So many people have gotten themselves into serious financial trouble because of their addiction to shopping. They will max out credit cards for shoes in every color of the rainbow with matching handbags. They may have a garage full of tools bought on credit or boxes of things in their closet they’ve never even opened.
Those of us who live frugal lifestyles often scoff at these shopping fanatics. Yet, being a frugal person is not without its risks, too. Sometimes frugal shoppers get so excited about their bargain hunting, they spend money they don’t need to spend on things they don’t really need just because it’s a “great deal.”
It’s very easy for a well-intentioned frugal person to get caught up in “spending to save.” You spend money stocking up on a “great buy” because it will save you money in the long run. You end up with little cash in your pocket and a hall closet overrun with shampoo and deodorant because you get nervous you may run out before the next big sale.
Whether it’s shoes or hand soap that’s causing your budget woes, it is important to determine whether you are taking your shopping habits too far.
You may be a compulsive shopper if:
- You often shop when you are angry, scared, or upset. (Retail therapy).
- You feel ashamed after a shopping trip (i.e. you hide your purchases for others).
- Your home is overrun with items you seldom wear or use.
- You use credit cards because you don’t have the cash to pay for things.
- You worry about money constantly and often juggle accounts to cover your bills.
- You are obsessed with buying the right things. You love the thrill of “the hunt.”
- You are obsessed with buying things that are a great deal.
- Your shopping habit is creating conflict with others in your life.
Shopaholics Anonymous has a couple of quizzes and checklists you can review to see if you may have compulsive spending problem. Admitting you have a problem is just the first step.
How to control compulsive spending
Shop only with cash and get rid of your credit cards. You’ll need to work on a plan to pay off your debts, but at least you won’t make the problem worse.
Commit to using what you have. Stop buying new items and commit to using what you have already have. We’re often tempted to throw money at problems when the real solution is already available to us.
Make a shopping list based on your needs and your budget each and every time you shop. And stick to that list! You may also want to establish money rules for yourself.
Avoid places that are triggers for bad spending decisions. You may need to take a break from Target or garage sales. Sometimes just setting foot in a store can be all it takes to cause you to overspend. Delete e-mails from retailers and unsubscribe from their lists to avoid temptation to online shop. If you absolutely must shop at a “trigger” place, bring a trusted friend who can help you avoid impulse shopping.

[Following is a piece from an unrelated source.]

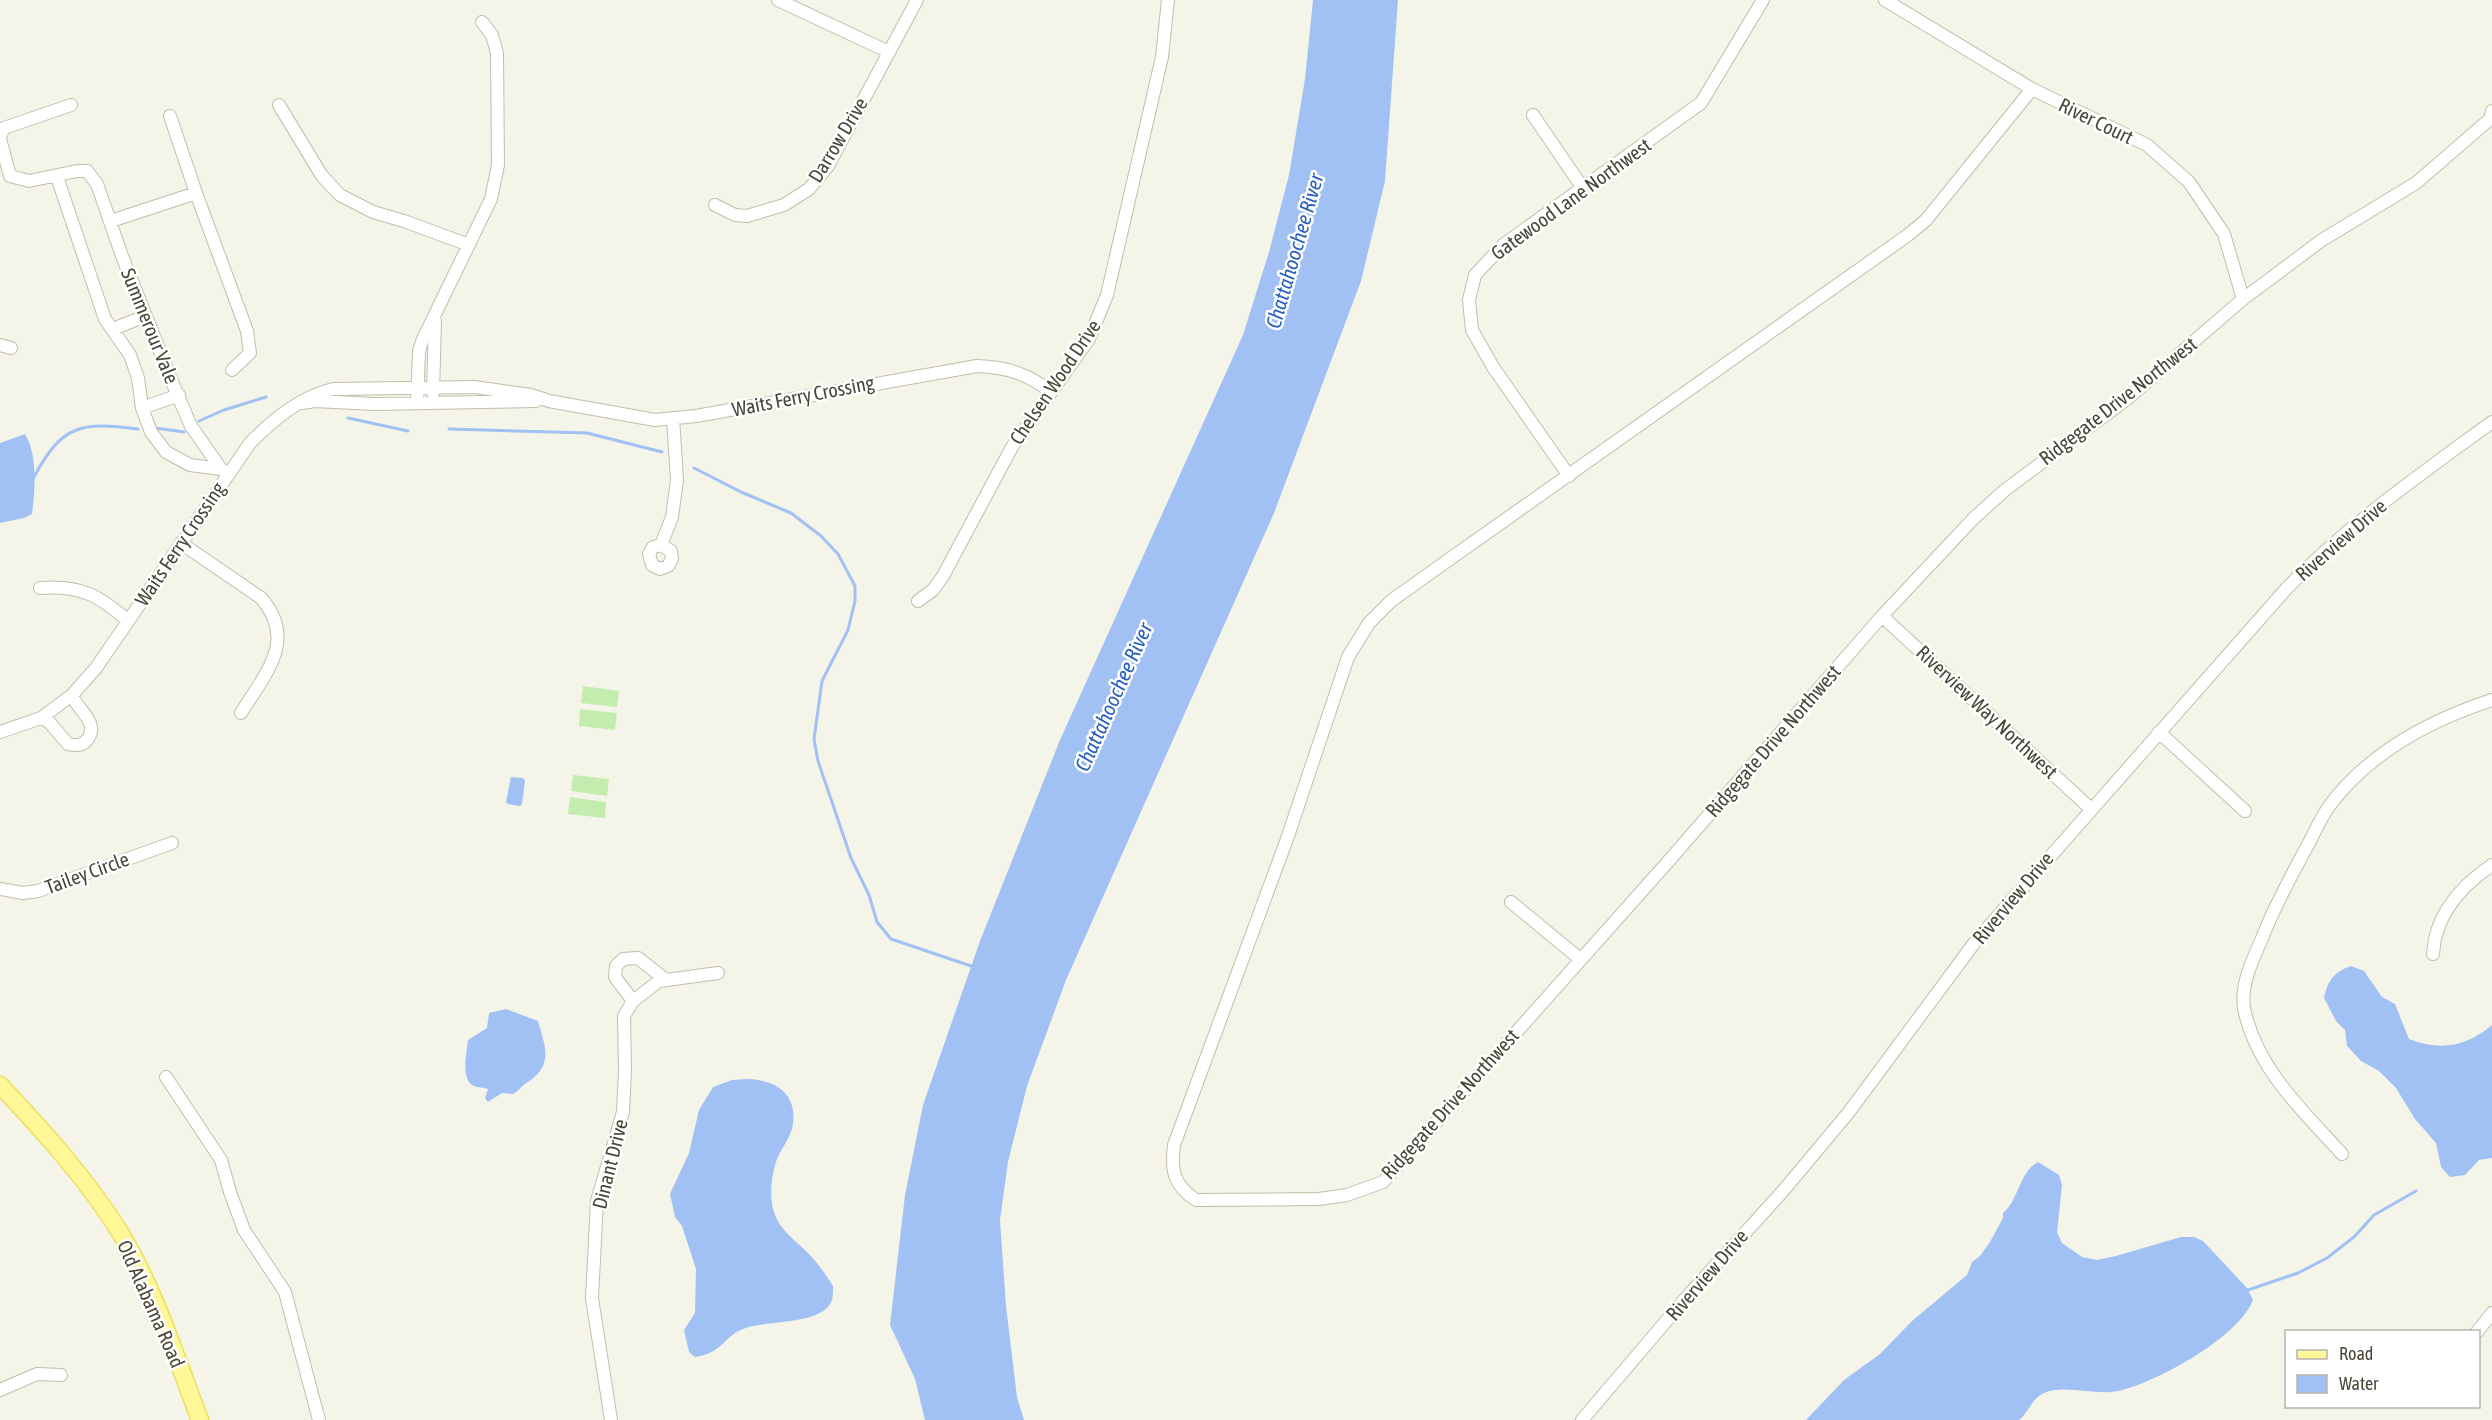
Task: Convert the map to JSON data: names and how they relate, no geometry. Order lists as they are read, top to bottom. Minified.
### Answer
{"streets":{"main road":["Old Alabama Road"],"street":["River Court","Darrow Drive","Gatewood Lane Northwest","Summerour Vale","Chelsen Wood Drive","Waits Ferry Crossing","Ridgegate Drive Northwest","Riverview Drive","Riverview Way Northwest","Tailey Circle","Dinant Drive"]},"crossings":[["River Court","Ridgegate Drive Northwest"],["Gatewood Lane Northwest","Ridgegate Drive Northwest"],["Summerour Vale","Waits Ferry Crossing"],["Chelsen Wood Drive","Waits Ferry Crossing"],["Ridgegate Drive Northwest","Riverview Way Northwest"],["Riverview Drive","Riverview Way Northwest"]],"water":["Chattahoochee River"],"legend":["Road","Water"]}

Be aware of the emotions that push you to shop and find healthier alternatives. For example, if you shop when you are sad or stressed, hit the gym instead of the mall. If you shop to express love for others, find other ways to show you care like making a special meal for that person or writing a heartfelt letter.
Seek professional help if you need it. Approximately 17 million people struggle with compulsive spending in the United States. You are not alone, and help is available. A therapist can help you determine the cause of your compulsive shopping and help you find ways to combat it. Groups like Spender’s Anonymous can also provide you with guidance and support and you may also want to work with an organization like Debtor’s Anonymous to tackle your debt.
Overcoming a shopping addiction can play a huge role in helping you gain control over your personal finances. Learning to buy only the things you need and can pay for goes a long way in helping you pay off your debt, feel financially secure, and begin building wealth.